ART HOBSON: Scientists discover exoplanets

Work earns team part of Nobel Prize in physics

Twenty-four years ago, astronomers Michael Mayor and Didier Queloz started something big. They made science's first discovery of a planet orbiting a typical star outside our solar system. Their search method and their discovery launched a revolution in astronomy that has now found over 4,000 planets orbiting stars in our Milky Way galaxy. Because they opened up the field of exoplanet astronomy, Mayor and Queloz received half of the 2019 Nobel Prize in physics.
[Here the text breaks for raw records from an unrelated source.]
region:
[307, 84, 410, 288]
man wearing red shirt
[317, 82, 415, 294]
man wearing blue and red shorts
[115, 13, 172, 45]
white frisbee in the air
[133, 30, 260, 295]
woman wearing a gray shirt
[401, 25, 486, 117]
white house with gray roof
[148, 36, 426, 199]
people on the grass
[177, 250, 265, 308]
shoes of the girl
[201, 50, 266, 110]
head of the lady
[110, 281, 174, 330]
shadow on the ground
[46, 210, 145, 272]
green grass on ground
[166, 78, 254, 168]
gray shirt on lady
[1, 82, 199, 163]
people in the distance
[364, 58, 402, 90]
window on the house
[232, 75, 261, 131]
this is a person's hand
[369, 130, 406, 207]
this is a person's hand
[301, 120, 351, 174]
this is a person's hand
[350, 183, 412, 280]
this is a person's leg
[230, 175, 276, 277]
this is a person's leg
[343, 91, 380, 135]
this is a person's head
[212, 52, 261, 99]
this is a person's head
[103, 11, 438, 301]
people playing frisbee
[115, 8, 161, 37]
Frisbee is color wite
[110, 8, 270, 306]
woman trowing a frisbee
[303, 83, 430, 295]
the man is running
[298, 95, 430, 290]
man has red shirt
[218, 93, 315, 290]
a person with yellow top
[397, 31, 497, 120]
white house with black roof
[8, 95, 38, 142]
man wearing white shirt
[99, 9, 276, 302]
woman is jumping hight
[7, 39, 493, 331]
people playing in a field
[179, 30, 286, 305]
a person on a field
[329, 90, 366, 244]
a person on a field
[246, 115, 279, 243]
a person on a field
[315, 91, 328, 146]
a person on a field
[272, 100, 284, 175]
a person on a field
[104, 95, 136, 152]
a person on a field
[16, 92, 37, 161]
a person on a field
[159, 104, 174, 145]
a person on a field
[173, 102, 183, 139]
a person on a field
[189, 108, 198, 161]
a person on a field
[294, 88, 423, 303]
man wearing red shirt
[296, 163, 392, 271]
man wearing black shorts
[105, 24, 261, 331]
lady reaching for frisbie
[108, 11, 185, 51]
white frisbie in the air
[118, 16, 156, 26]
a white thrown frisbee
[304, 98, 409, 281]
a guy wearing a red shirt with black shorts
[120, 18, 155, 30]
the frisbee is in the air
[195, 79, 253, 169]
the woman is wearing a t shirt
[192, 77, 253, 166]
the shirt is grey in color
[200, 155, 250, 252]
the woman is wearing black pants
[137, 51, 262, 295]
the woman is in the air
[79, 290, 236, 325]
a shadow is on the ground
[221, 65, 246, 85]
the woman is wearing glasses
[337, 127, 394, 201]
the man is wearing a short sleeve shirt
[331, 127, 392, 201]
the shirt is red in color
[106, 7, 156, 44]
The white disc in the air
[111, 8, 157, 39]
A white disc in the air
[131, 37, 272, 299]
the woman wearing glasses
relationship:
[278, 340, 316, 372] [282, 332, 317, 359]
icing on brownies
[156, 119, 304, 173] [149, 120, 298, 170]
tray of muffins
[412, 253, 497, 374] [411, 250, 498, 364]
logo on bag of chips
The duo searched for exoplanets by watching the starlight from 142 sunlike stars. If a planet orbits a star, physics tells us the star must also execute a small circular motion -- both the planet and the star move in circles (one big, one much smaller) around a common center. Think of the planet's motion "shaking" the star around in a small circle. This motion slightly alters the frequency -- the color -- of the star as seen from Earth. When the star, in its circular motion, moves away from Earth, the starlight looks slightly redder; when the star moves toward Earth, the starlight looks slightly more violet. If you have noticed the pitch of an ambulance's siren changing from higher to lower as it passes you, you have experienced this "Doppler shift" -- but in sound waves instead of light waves.

The duo found one star, "51 Pegasi," whose Doppler shift was sufficiently pronounced that they could detect it. The key to the discovery was a sensitive instrument that could detect the slight changes in the star's "spectrum" -- the precise frequencies of light -- emitted by the star.

To shake the star enough to cause a strong Doppler effect, the force of gravity between the star and the planet had to be large, implying the planet was quite massive ("heavy") and orbiting close to the star. The astronomers calculated that the planet, "51 Pegasi b," was a gaseous ball comparable to our solar system's gas giant Jupiter. It's much closer to its star than Mercury is to our sun. It's difficult to reconcile this planet's small orbit with astronomers' standard theories of planet formation around stars. After all, our solar system's Jupiter is the fifth planet out, and quite far from the sun. Today, many other "hot Jupiters" (giant planets orbiting near their star) have been discovered, and many astronomers now conclude that such planets originally formed in much larger (more distant from their star) orbits, and then migrated inward due to processes in their planetary system.

Nearly 700 multiplanetary systems have been discovered, most with only two confirmed planets but many with three or more planets. Besides our own solar system, there is one other known system with eight planets.

Is there life out there? Currently, the best candidate is planet K2-18b, discovered in 2015. Observations suggest it might be the first exoplanet to exhibit liquid water. This is important because liquid water is crucial to life on Earth.

It's not easy to demonstrate the existence of water on an exoplanet. The team that accomplished this probed the chemistry of K2-18b's atmosphere by observing the planet as it traversed directly in front of its star. Starlight passing through the planet's atmosphere then bears the signatures, within its "spectrum" (the frequencies and wavelengths present in the light), of specific chemicals such as water. The telescope then receives this light.

As ice and steam, water is ubiquitous in the universe, but it's not easy to make liquid water because the pressure and temperature must be just right. Although many exoplanets are known to lie in the "water zone" around their central star -- the region within which liquid water would exist on an Earth-like planet -- K2-18b may turn out to be the first exoplanet known to actually have water.

A red dwarf star, rather than a star, lies at the center of K2-18b's orbit. Smaller and cooler than our sun, red dwarfs comprise some 75 percent of the stars in our galaxy (sunlike stars comprise only 10 percent). At 110 light years away (the distance light travels in 110 years), the star is "in our neighborhood" within our galaxy. For water to exist, the planet must orbit quite near the red dwarf. The planet is eight times more massive than Earth. Any life on this planet would be quite different from life on Earth.

My guess is life exists on many exoplanets, and such life will be discovered within 25 years. For a good book about exoplanets, I suggest Elizabeth Tasker's "The Planet Factory."